University of Illinois researchers develop regenerating plastic (VIDEO)

A team of researchers at the University of Illinois have developed a new polymer that can fill in and replace damaged material. Their example is a tile with a bullet hole through it that can be healed with the new plastic.

Self-healing polymers, plastics that seal cracks or cuts by themselves are not new. What makes this polymer special is that it can replace lost or removed sections of polymer almost organically.

“We have demonstrated repair of a nonliving, synthetic materials system in a way that is reminiscent of repair-by-regrowth as seen in some living systems,” said Jeffry S. Moore, professor of chemistry.

The team is led by professor Scott White and joined by professor Nancy Sottos and graduate students Brett Krull, Windy Santa Cruz and Ryan Gergely. Together they have developed a liquid polymer that wicks into cracks and deposits on itself to repair materials.

“Vascular delivery lets us deliver a large volume of healing agents — which, in turn, enables restoration of large damage zones,” said Sottos, a professor of materials science and engineering. “The vascular approach also enables multiple restorations if the material is damaged more than once.”

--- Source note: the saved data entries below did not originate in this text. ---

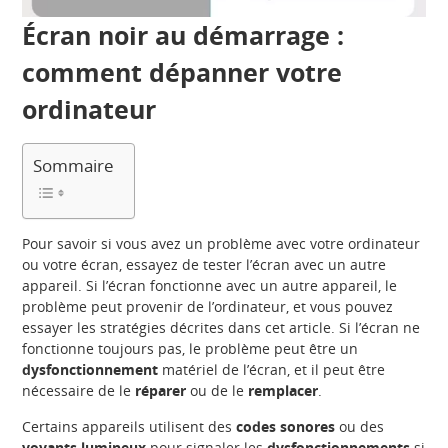
Écran noir au démarrage :
comment dépanner votre
ordinateur
Sommaire
Pour savoir si vous avez un problème avec votre ordinateur
ou votre écran, essayez de tester l’écran avec un autre
appareil. Si l’écran fonctionne avec un autre appareil, le
problème peut provenir de l’ordinateur, et vous pouvez
essayer les stratégies décrites dans cet article. Si l’écran ne
fonctionne toujours pas, le problème peut être un
dysfonctionnement
matériel de l’écran, et il peut être
nécessaire de le
réparer
ou de le
remplacer
.
Certains appareils utilisent des
codes sonores
ou des
voyants lumineux
pour signaler les
dysfonctionnements
si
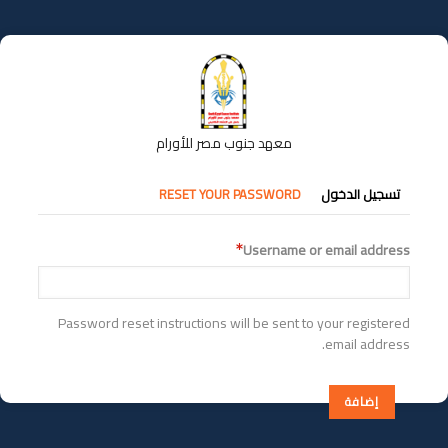
تجاوز
إلى
المحتوى
الرئيسي
معهد جنوب مصر للأورام
التبويبات
تسجيل الدخول
RESET YOUR PASSWORD
الأساسية
Username or email address
Password reset instructions will be sent to your registered
email address.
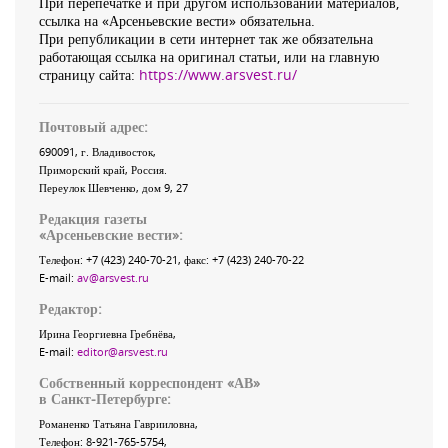
При перепечатке и при другом использовании материалов,
ссылка на «Арсеньевские вести» обязательна.
При републикации в сети интернет так же обязательна
работающая ссылка на оригинал статьи, или на главную
страницу сайта:
https://www.arsvest.ru/
Почтовый адрес:
690091
, г.
Владивосток
,
Приморский край
,
Россия
.
Переулок Шевченко
, дом 9, 27
Редакция газеты
«
Арсеньевские вести
»:
Телефон:
+7 (423) 240-70-21
, факс:
+7 (423) 240-70-22
E-mail:
av@arsvest.ru
Редактор:
Ирина Георгиевна Гребнёва,
E-mail:
editor@arsvest.ru
Собственный корреспондент «АВ»
в Санкт-Петербурге:
Романенко Татьяна Гаврииловна,
Телефон: 8-921-765-5754,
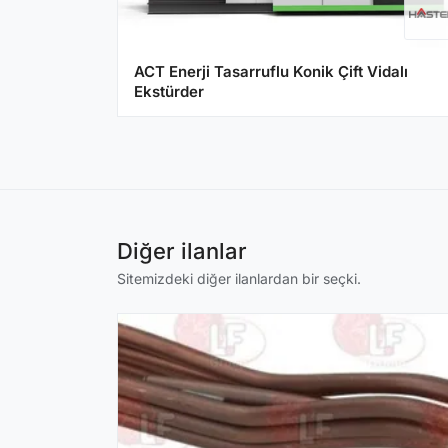
ACT Enerji Tasarruflu Konik Çift Vidalı
Ekstürder
Diğer ilanlar
Sitemizdeki diğer ilanlardan bir seçki.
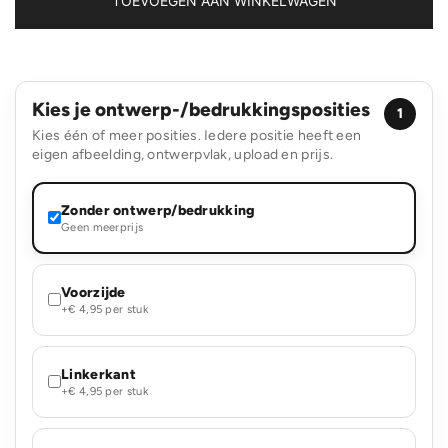
TOEVOEGEN AAN WINKELWAGEN
51
x
25
x
29
Kies je ontwerp-/bedrukkingsposities
cm
1
37
Kies één of meer posities. Iedere positie heeft een
L
eigen afbeelding, ontwerpvlak, upload en prijs.
aantal
Zonder ontwerp/bedrukking
Geen meerprijs
Voorzijde
+€ 4,95 per stuk
Linkerkant
+€ 4,95 per stuk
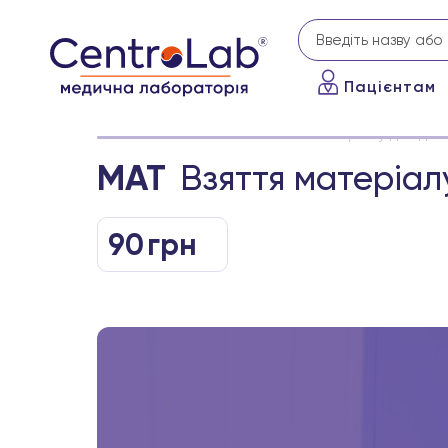
Пацієнтам
Головна
Аналізи
Взяття матеріалу для досл
МАТ
Взяття матеріалу
90
грн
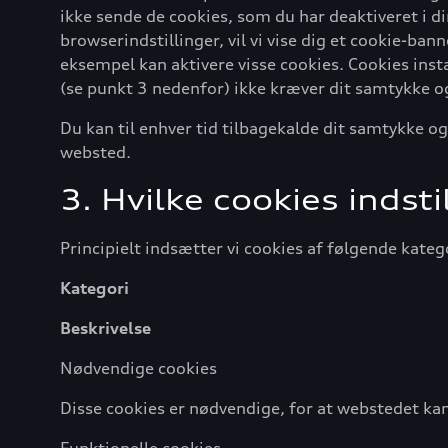
ikke sende de cookies, som du har deaktiveret i di
browserindstillinger, vil vi vise dig et cookie-ba
eksempel kan aktivere visse cookies. Cookies inst
(se punkt 3 nedenfor) ikke kræver dit samtykke og a
Du kan til enhver tid tilbagekalde dit samtykke og
websted.
3. Hvilke cookies indstil
Principielt indsætter vi cookies af følgende kateg
Kategori
Beskrivelse
Nødvendige cookies
Disse cookies er nødvendige, for at webstedet kan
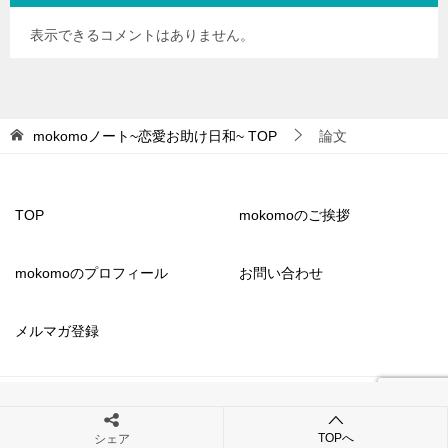
表示できるコメントはありません。
mokomoノート~恋愛お助け日和~
TOP
論文
TOP
mokomoのご挨拶
mokomoのプロフィール
お問い合わせ
メルマガ登録
© 2023 mokomoノート~恋愛お助け日和~
TOPへ
シェア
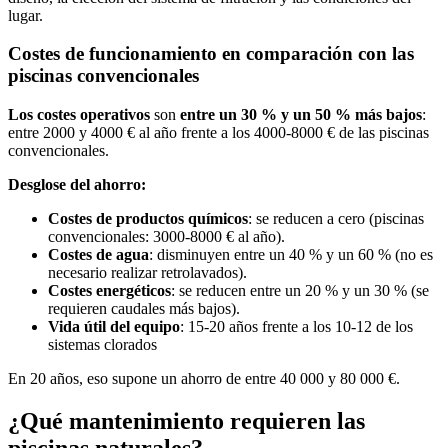
lugar.
Costes de funcionamiento en comparación con las
piscinas convencionales
Los costes operativos
son
entre un 30 % y un 50 % más bajos
:
entre 2000 y 4000 € al año frente a los 4000-8000 € de las piscinas
convencionales.
Desglose del ahorro:
Costes de productos químicos
: se reducen a cero (piscinas
convencionales: 3000-8000 € al año).
Costes de agua
: disminuyen entre un 40 % y un 60 % (no es
necesario realizar retrolavados).
Costes energéticos
: se reducen entre un 20 % y un 30 % (se
requieren caudales más bajos).
Vida útil del equipo
: 15-20 años frente a los 10-12 de los
sistemas clorados
En 20 años, eso supone un ahorro de entre 40 000 y 80 000 €.
¿Qué mantenimiento requieren las
piscinas naturales?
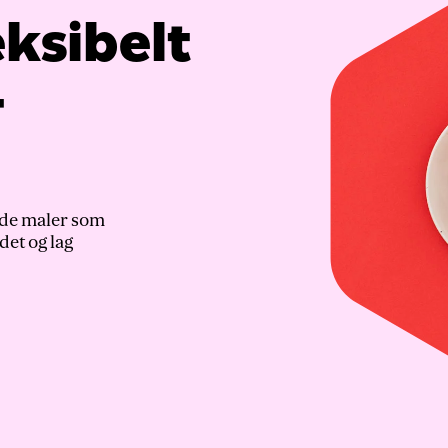
ksibelt
-
mede maler som
det og lag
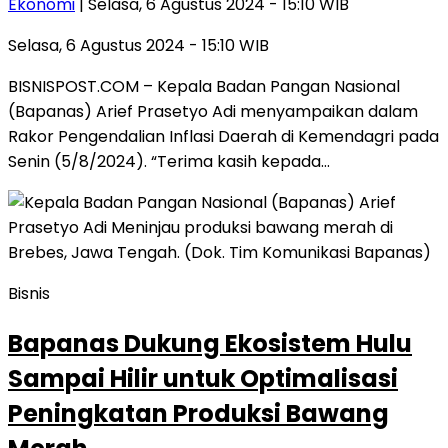
Ekonomi
| Selasa, 6 Agustus 2024 - 15:10 WIB
Selasa, 6 Agustus 2024 - 15:10 WIB
BISNISPOST.COM – Kepala Badan Pangan Nasional
(Bapanas) Arief Prasetyo Adi menyampaikan dalam
Rakor Pengendalian Inflasi Daerah di Kemendagri pada
Senin (5/8/2024). “Terima kasih kepada…
Bisnis
Bapanas Dukung Ekosistem Hulu
Sampai Hilir untuk Optimalisasi
Peningkatan Produksi Bawang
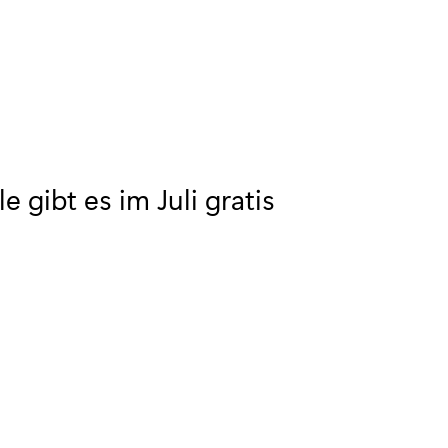
 gibt es im Juli gratis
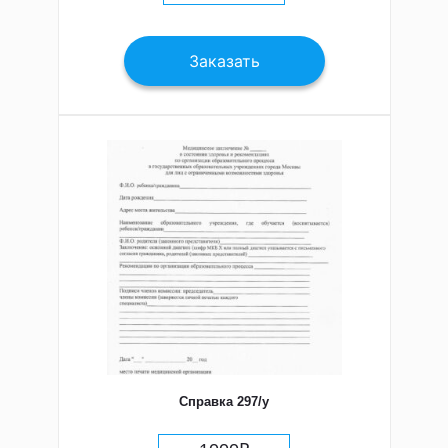
Заказать
Справка 297/у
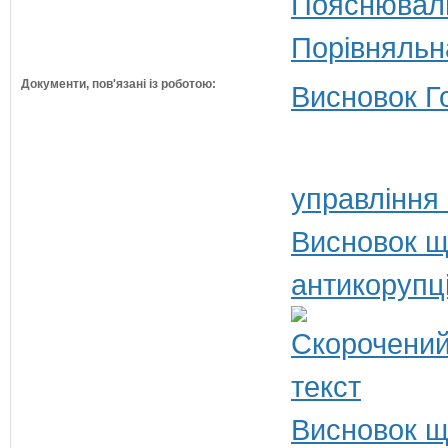
Пояснюваль
Порівняльн
Документи, пов'язані із роботою:
Висновок Г
управління
Висновок щ
антикорупц
Висновок щ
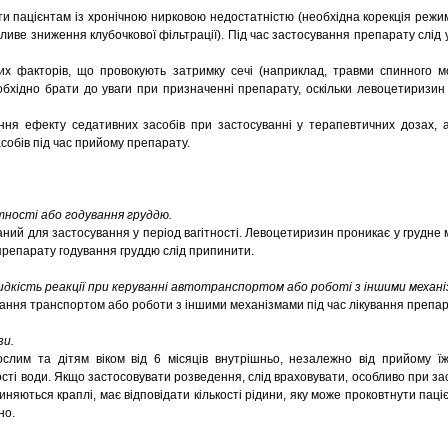
и пацієнтам із хронічною нирковою недостатністю (необхідна корекція режи
жливе зниження клубочкової фільтрації). Під час застосування препарату слід
них факторів, що провокують затримку сечі (наприклад, травми спинного мо
еобхідно брати до уваги при призначенні препарату, оскільки левоцетиризи
я ефекту седативних засобів при застосуванні у терапевтичних дозах, а
собів під час прийому препарату.
тності або годування груддю.
ий для застосування у період вагітності. Левоцетиризин проникає у грудне 
препарату годування груддю слід припинити.
дкість реакції при керуванні автотранспортом або роботі з іншими механі
вання транспортом або роботи з іншими механізмами під час лікування препа
зи.
лим та дітям віком від 6 місяців внутрішньо, незалежно від прийому їж
ості води. Якщо застосовувати розведення, слід враховувати, особливо при за
иняються краплі, має відповідати кількості рідини, яку може проковтнути пац
но.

“We have to battle a lot of extrinsic factors for regeneration, including gravity,” said study leader White, a professor of aerospace engineering. “The reactive liquids we use form a gel fairly quickly, so that as it’s released it starts to harden immediately. If it didn’t, the liquids would just pour out of the damaged area and you’d essentially bleed out. Because it forms a gel, it supports and retains the fluids. Since it’s not a structural material yet, we can continue the regrowth process by pumping more fluid into the hole.”

The applications for a real-world omni gel are limitless. Buildings and structures that can self-repair, windows that can mend their own cracks, vehicle skins that never wear out … imagine a armored transport that can hit an IED, and assuming it holds together, can pump armor back into place.

This is some crazy sci-fi stuff right here, right now. In Illinois.